The UNIX specifications continue to evolve. In 2003, a new version of the Single UNIX Specification was released, commonly known as UNIX03. The UNIX-year nomenclature comes from the fact that The Open Group, which publishes the SUS, is the current custodian of the UNIX trademark, and so The Open Group’s standards define which systems are allowed to be called UNIX. In 2003, The Open Group sued Apple for describing OS X as UNIX without applying for certification. The case was settled in 2004. The exact terms of the settlement weren’t published, although Apple still refers to OS X as being "based on UNIX." Whether the UNIX trademark is still enforceable remains unclear, although these days the value of the UNIX trademark is somewhat difficult to distinguish anyway, since the two most widely distributed *NIX systems (OS X and Linux) are not officially UNIX.

Extensions to the POSIX specifications include the real-time APIs, which attempt to correct some of the shortcomings of the original UNIX APIs. Support for asynchronous I/O is one example, but a more useful one is a reworking of the UNIX signals model.

Traditional UNIX signals have some problems as a general-purpose event model. They convey only one bit of information—that a signal with a particular number has been raised. While in a signal handler, if another signal with the same number is raised, the signal handler itself could be preempted. Alternatively, you could mask future occurrences of the signal while the handler was running, but then they would be lost. There was no good way of sequentially processing each signal event.

The real-time signals extensions improve matters considerably. They provide an enhanced signal handler, which takes an argument containing some extra data associated with the signal. This value is either an integer or a pointer, and can be used to identify the source of the signal.

The other improvement offered by real-time signals is that they can be enqueued. When a real-time signal arrives, the signal handler runs to completion. Afterward, the next signal is taken off the head of the queue and processed.

While most operating systems support the basic POSIX standards, support for the extensions is somewhat more hit-and-miss. Most UNIX-like systems support the old System V IPC mechanisms, but support for their POSIX replacements is less common. OS X, for example, supports the newer POSIX Semaphores and shared memory, but not message queues. Of course, new is a relative term. These APIs were originally standardized over a decade ago, in 1993.

UNIX standards tend to codify existing implementations, rather than proposing new ones. The standard way of communicating over a network on a modern UNIX system is to use Berkeley Sockets (now sometimes called POSIX Sockets), an API that originated on 4.4BSD. For many years, System V IPC was the standard way of communicating between local processes, although there are now POSIX APIs that supersede it. The POSIX IPC mechanisms are semantically very similar to their System V counterparts, however, and making a platform that supports one support the other isn’t a difficult undertaking.
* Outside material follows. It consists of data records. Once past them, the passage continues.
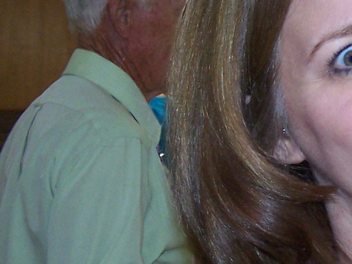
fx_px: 1332
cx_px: 357
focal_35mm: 131
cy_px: 166
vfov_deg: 11.3
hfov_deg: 14.8
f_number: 2.8
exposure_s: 1/60
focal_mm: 6.3
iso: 140
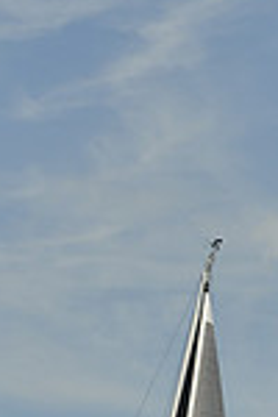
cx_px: 138
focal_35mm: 386
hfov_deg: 3.6
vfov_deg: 5.3
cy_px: 676
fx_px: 4471
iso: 280
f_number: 9
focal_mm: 100
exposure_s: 1/1600
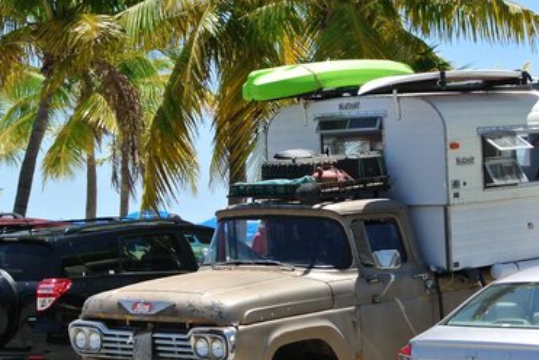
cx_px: 350
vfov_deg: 12.2
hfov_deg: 18.2
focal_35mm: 112
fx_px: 1678
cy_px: 271
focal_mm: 24.4
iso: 100
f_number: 5.3
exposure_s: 1/500
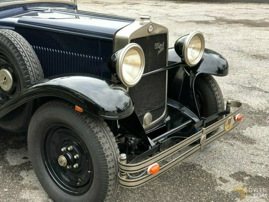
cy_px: 101
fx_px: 404
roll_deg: +0.9
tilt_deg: -18.7
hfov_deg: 36.8
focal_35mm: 52
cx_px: 134
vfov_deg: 28.0
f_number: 2.4
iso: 32
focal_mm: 6
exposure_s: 1/60
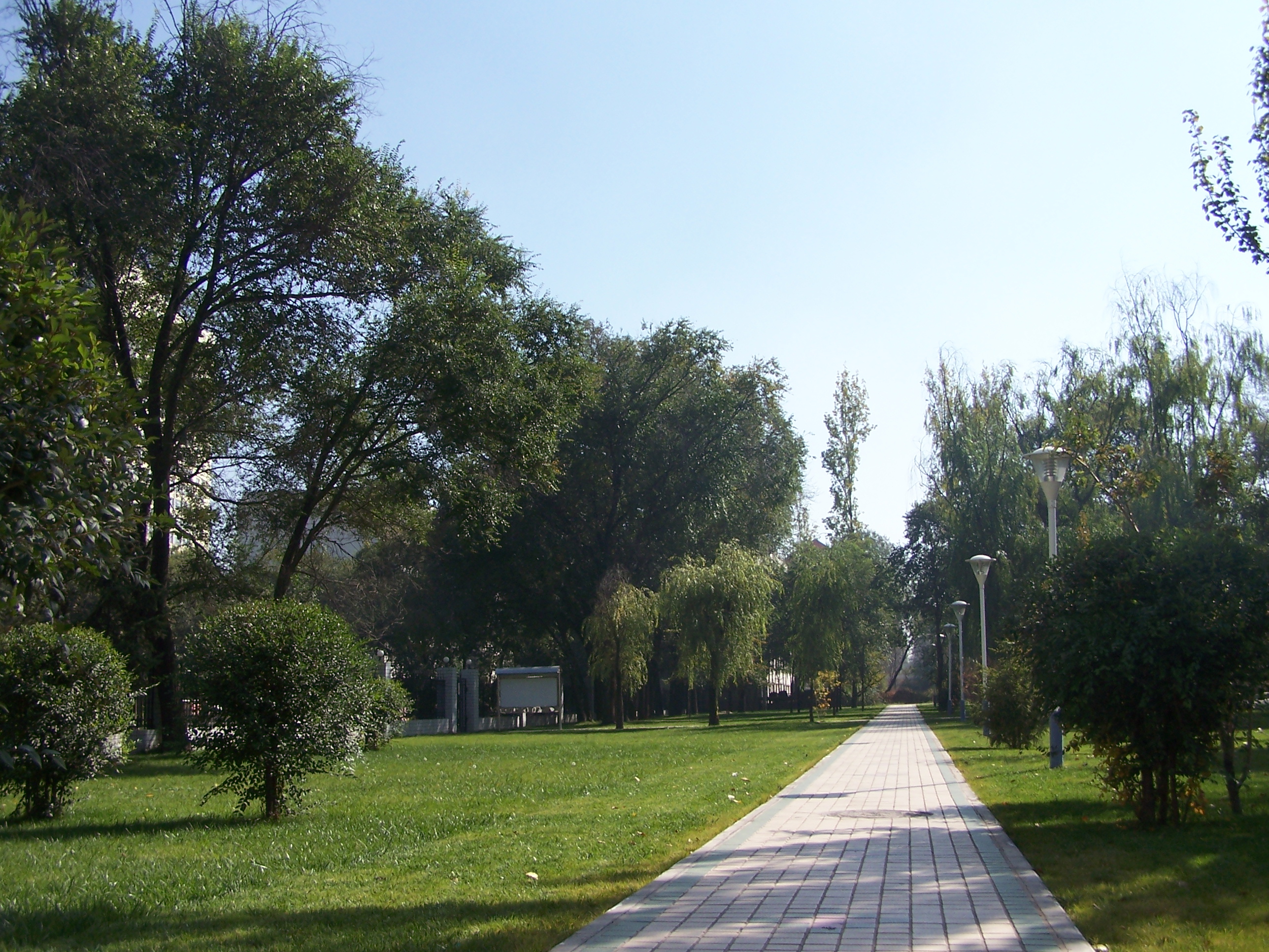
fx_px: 1393
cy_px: 476
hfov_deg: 49.0
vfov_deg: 37.7
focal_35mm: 38
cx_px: 634
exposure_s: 1/640
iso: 80
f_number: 4
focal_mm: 6.3
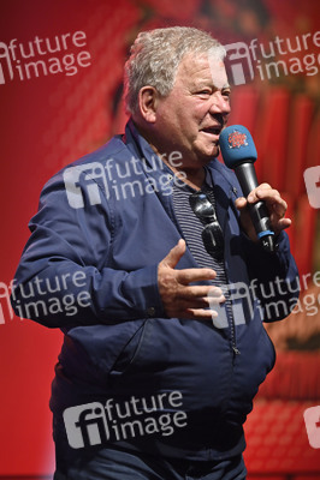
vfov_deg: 12.5
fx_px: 2204
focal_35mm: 165
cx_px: 160
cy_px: 240
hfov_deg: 8.3
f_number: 2.8
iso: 1000
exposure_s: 1/400
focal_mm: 165
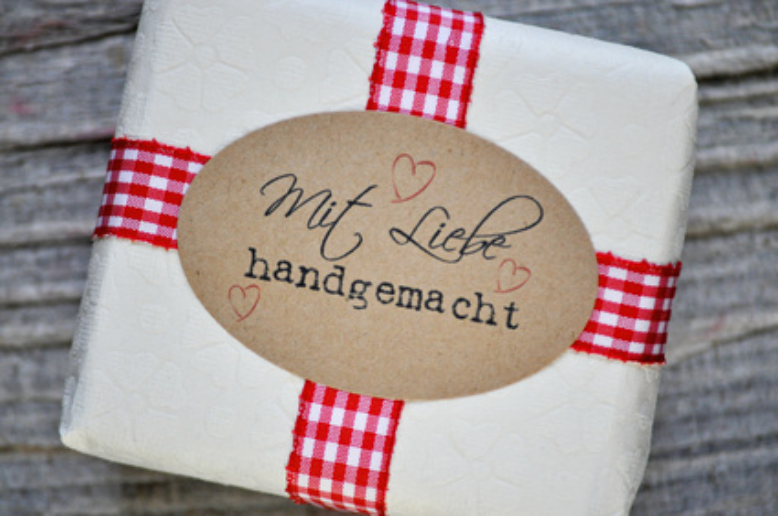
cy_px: 258
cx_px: 389
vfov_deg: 5.1
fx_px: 5826
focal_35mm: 270
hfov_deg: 7.6
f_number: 5.6
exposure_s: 1/640
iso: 800
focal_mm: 180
Although certification is no longer essential for a UNIX-like system to be taken seriously, there is still a significant benefit to the existence of standards. It’s a lot easier to write code that conforms to the specification, and then apply platform-specific patches for non-compliant systems, than to navigate the maze of nonstandard APIs. Eventually the patches can usually be removed, since most systems still aim toward compliance even when they sometimes fail to meet it.